Kill Endangered Species Reform

Editorial
Copyright 1998 Investor's Business Daily, Inc.
March 24, 1998


Senate leaders for some time have been weighing whether to update the 1973 Endangered Species Act. But the bill they have before them is not the way to do it. It would be far better to start from scratch than renew the '73 act's failed methods.

Billed as property rights protection, and pushed by Sens. Dirk Kempthorne, RIdaho, and John Chafee, R-R.I., the measure is anything but.

Instead, it repeats and extends the flaws of the current law, casting Uncle Sam as the hero of endangered species. It will let federal bureaucrats continue to infringe on private property rights - while saving few if any species.

For instance, bureaucrats will become local zoning czars - telling localities who can build what and where.

And the new, broader habitat conservation plan in the bill puts thousands of acres of private property at risk of losing their value.

Already, the Interior Department has tried to prevent logging on Pacific Northwest land more than 11/2 miles from where a pair of protected Northern spotted owls nest. The timber company that owned the land objected, started harvesting and ultimately was paid several million dollars by the government for the property.

The reform bill would etch in stone this dubious regulatory reach, but without assuring any compensation for affected landowners. And an increased number of exceptions to the Freedom of Information Act would give the government more power to withhold information about its reach from concerned property owners.

The act's history shows it has failed at great cost to humans and wildlife. Forget the human cost for a moment, though.

In this space in May, we detailed the extent of that failure. A recent update adds to the picture of failure. Since the Endangered Species Act came into being, 1,126 species have been listed. Only 20 species' status has officially improved. And 27 other species have been pulled from the list. Of those, seven became extinct, and nine were improperly listed. Just 11 species have recovered under the ESA.

A baseball player with that batting average would be working in the fast food industry. This is not to say the act hasn't scored any hits. It has. The Aleutian Canada goose has rebounded under the ESA as has the greenback cutthroat trout.

But the evidence also points to factors other than the ESA aiding in these species' survival.

Even the bald eagle, which is ESA backers' best public relations tool, can't credit the law for its comeback.

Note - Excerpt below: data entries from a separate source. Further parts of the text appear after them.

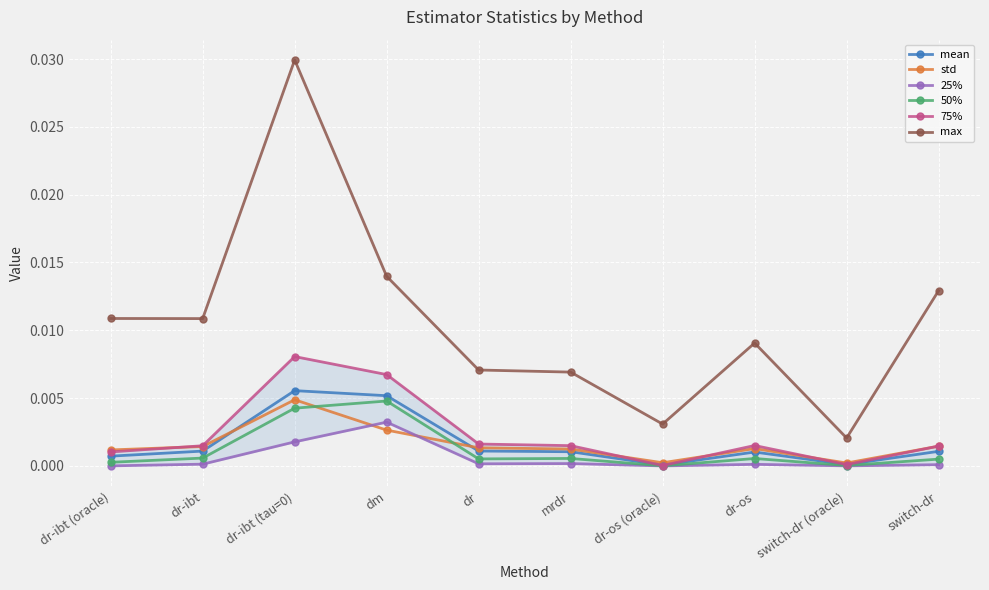

What is the label of the 1st point from the left?

dr-ibt (oracle)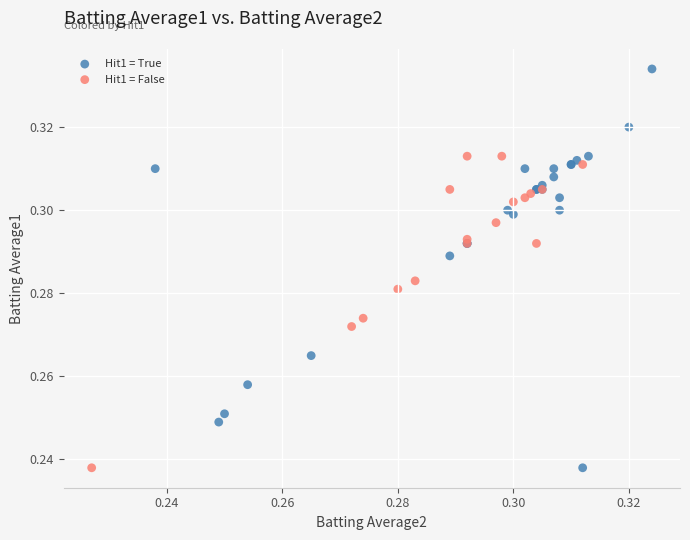

Which series has the largest Y range (max minus min)?

Hit1 = True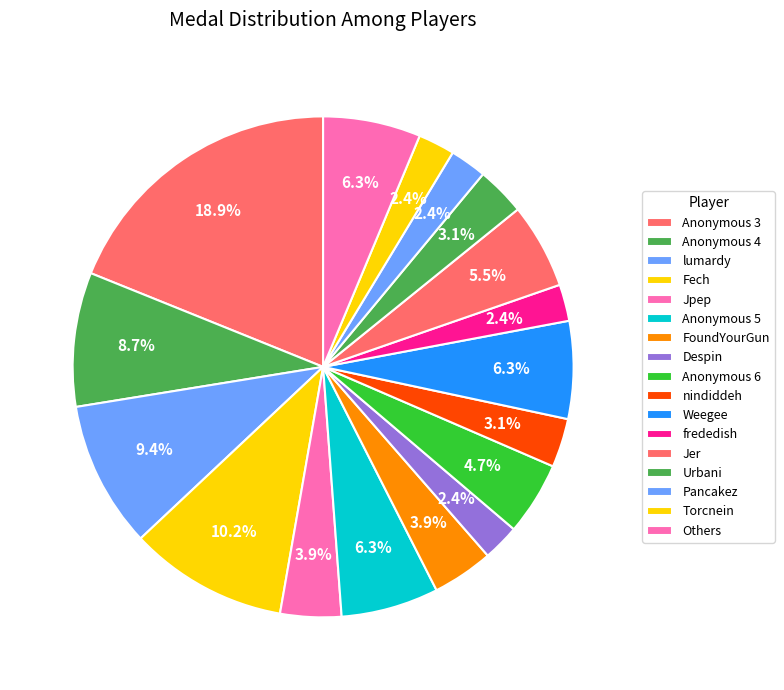

Does any single category account for the majority?

No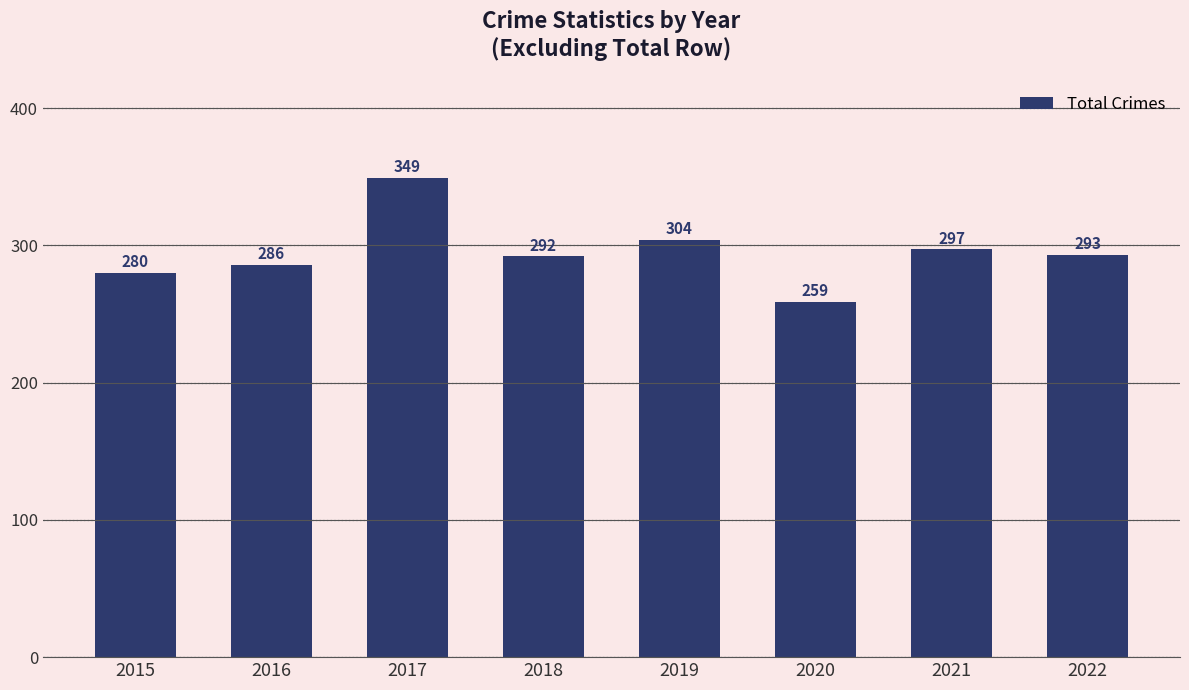

What is the difference between the maximum and minimum values?

90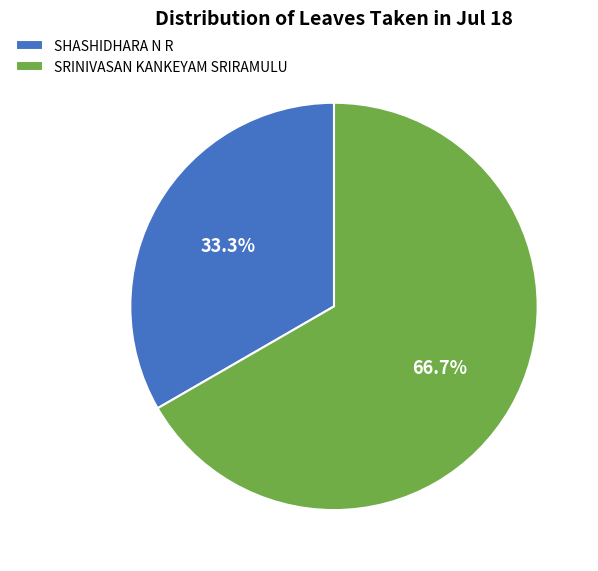

Is it true that SHASHIDHARA N R is 46% of the pie?

False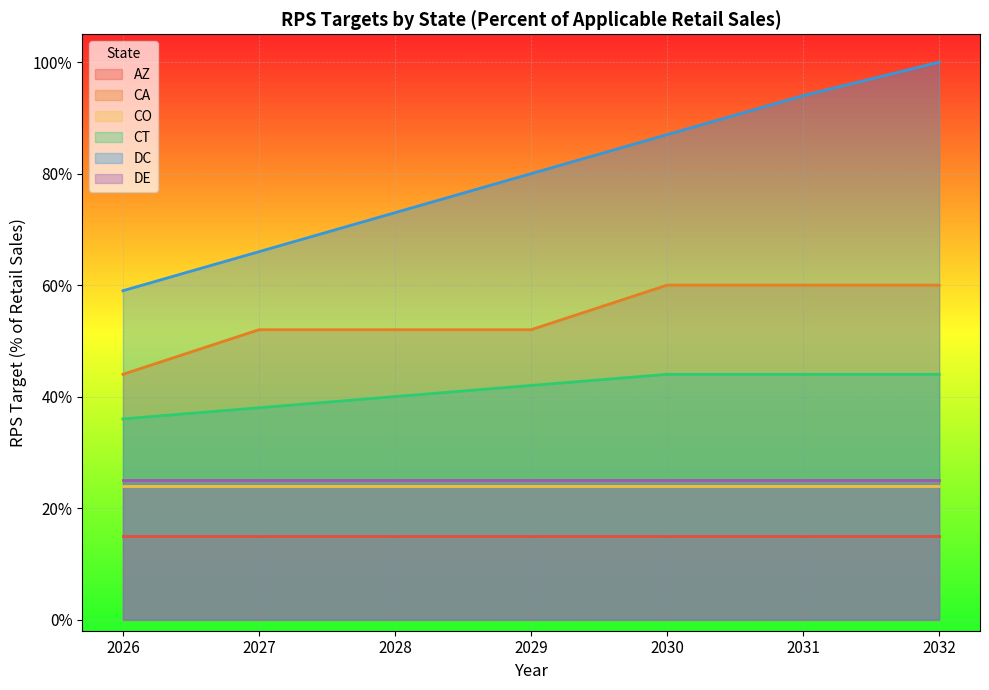

The value of DE at 2032 is 0.1. True or false?

False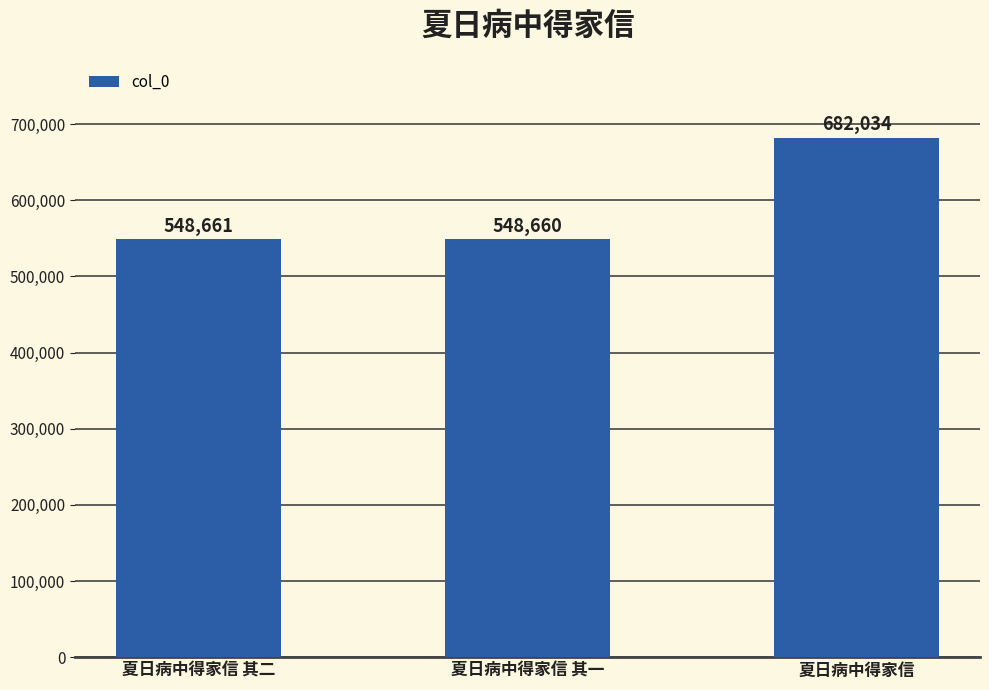

What is the maximum value shown in the chart?

682034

The federal government's banning of DDT in 1972 had at least as much to do with the bird's survival.

In short, the environmental crowd has no empirical leg to stand on. Yet that hasn't stopped green types from scaring lawmakers from any course but the one they prescribe.

Surveys conducted for the Competitive Enterprise Institute over the past few years show the public doesn't buy into the command-and- control approach to saving species. Given three choices, the share choosing incentives rather than current regulation jumped from 35% in '95 to 49% in '96. Only 11% of poll respondents backed current regulation those two years. Another third both years backed regulation, but with compensation.

The "save-everything" mind-set driving federal species protection ignores nature and common sense. Some species will fade in due course, no matter what man does to kill or save them.

Some instances will crop up in which an apparently insignificant species actually plays a much more vital role than thought. These deserve a closer look.

But listing the same types of fish, for example, simply because they swim in different rivers shows what happens in marriages between zealots and bureaucrats. Listing some rats, bugs and plant life is more evidence of the lack of common sense in current environmental law.

Big timber interests and developers favor the KempthorneChafee bill for the predictability it gives them. And there's something to be said for that.

But we'd prefer to see a new law that respects the bedrock property rights of all.

With such well-defined rights, the commercial and environmental interests would have to negotiate a plan that's acceptable to both - not to federal bureaucrats.

The Kempthorne-Chafee bill's backers think the bureaucrats can do it better. History shows they can't.